Iterating over strings in Python - Time & Space Complexity
When we go through each letter in a word or sentence, we want to know how the time it takes grows as the word gets longer.
We ask: How does the work change when the string has more characters?
Analyze the time complexity of the following code snippet.
text = "hello world"
for char in text:
print(char)
# This code prints each character in the string one by one.
This code goes through each letter in the string and prints it.
Identify the loops, recursion, array traversals that repeat.
- Primary operation: Looping through each character in the string.
- How many times: Once for every character in the string.

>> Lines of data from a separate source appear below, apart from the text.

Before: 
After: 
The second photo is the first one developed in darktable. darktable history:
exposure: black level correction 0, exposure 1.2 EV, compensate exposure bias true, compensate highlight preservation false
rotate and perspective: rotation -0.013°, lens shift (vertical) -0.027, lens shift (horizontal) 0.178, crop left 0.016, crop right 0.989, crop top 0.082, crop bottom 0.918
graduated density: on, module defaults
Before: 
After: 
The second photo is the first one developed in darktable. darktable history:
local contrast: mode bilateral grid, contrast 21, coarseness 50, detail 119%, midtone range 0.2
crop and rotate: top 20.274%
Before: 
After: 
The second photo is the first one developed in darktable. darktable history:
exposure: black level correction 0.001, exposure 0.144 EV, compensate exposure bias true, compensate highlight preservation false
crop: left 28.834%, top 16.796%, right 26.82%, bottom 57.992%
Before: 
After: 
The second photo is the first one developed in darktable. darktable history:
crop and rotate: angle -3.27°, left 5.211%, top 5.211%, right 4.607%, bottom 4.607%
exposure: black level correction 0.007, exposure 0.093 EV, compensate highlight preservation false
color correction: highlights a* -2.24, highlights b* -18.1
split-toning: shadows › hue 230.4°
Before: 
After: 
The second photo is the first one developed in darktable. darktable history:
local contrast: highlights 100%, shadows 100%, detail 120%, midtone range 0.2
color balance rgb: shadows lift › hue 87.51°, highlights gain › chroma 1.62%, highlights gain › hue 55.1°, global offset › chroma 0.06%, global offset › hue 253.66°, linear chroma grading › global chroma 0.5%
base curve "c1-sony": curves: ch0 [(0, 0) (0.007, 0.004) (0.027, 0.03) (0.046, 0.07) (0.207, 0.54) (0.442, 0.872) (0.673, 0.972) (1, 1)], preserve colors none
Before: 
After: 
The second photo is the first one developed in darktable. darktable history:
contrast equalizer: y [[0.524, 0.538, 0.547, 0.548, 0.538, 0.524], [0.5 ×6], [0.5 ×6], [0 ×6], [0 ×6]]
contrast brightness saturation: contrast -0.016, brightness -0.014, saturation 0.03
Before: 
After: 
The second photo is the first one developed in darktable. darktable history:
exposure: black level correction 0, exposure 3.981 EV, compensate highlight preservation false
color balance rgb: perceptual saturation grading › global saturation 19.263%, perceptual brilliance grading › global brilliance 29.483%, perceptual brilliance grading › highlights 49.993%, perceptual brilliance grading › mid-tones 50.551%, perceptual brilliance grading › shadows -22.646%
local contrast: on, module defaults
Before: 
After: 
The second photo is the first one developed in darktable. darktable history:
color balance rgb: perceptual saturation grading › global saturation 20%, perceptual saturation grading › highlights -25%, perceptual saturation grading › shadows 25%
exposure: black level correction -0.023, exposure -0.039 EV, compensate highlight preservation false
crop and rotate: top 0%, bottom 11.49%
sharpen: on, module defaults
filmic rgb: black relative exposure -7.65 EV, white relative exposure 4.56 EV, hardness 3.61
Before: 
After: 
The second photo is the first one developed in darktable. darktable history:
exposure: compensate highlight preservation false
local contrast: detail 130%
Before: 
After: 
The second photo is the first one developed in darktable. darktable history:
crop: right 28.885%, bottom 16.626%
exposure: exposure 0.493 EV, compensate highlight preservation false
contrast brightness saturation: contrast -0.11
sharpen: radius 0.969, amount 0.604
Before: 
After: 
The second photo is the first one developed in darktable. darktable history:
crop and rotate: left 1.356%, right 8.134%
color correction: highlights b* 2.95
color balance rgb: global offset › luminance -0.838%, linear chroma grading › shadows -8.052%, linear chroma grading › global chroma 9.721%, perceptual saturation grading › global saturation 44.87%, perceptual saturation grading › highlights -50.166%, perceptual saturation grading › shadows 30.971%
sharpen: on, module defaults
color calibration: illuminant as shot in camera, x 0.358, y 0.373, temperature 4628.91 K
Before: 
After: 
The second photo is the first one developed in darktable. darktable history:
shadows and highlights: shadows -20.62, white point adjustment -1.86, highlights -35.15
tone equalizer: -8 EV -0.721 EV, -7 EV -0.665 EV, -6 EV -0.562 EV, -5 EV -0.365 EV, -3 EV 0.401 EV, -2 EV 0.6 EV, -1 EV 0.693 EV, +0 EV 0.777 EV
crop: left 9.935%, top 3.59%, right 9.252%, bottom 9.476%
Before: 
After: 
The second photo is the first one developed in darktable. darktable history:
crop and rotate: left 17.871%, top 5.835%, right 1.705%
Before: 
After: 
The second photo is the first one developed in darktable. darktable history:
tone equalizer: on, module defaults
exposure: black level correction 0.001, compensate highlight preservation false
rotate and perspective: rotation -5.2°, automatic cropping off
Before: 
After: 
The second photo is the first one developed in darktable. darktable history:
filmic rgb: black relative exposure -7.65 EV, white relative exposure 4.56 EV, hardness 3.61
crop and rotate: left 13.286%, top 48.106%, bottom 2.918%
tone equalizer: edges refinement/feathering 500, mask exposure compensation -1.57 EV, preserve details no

Explain the growth pattern intuitively.
| Input Size (n) | Approx. Operations |
|---|---|
| 10 | About 10 prints |
| 100 | About 100 prints |
| 1000 | About 1000 prints |
Pattern observation: The work grows directly with the number of characters. Double the characters, double the work.
Time Complexity: O(n)
This means the time it takes grows in a straight line with the length of the string.
[X] Wrong: "Looping over a string is instant no matter how long it is."
[OK] Correct: Each character still needs to be looked at one by one, so longer strings take more time.
Understanding how looping through strings scales helps you explain your code clearly and shows you know how programs handle data as it grows.
"What if we nested another loop inside to compare each character with every other character? How would the time complexity change?"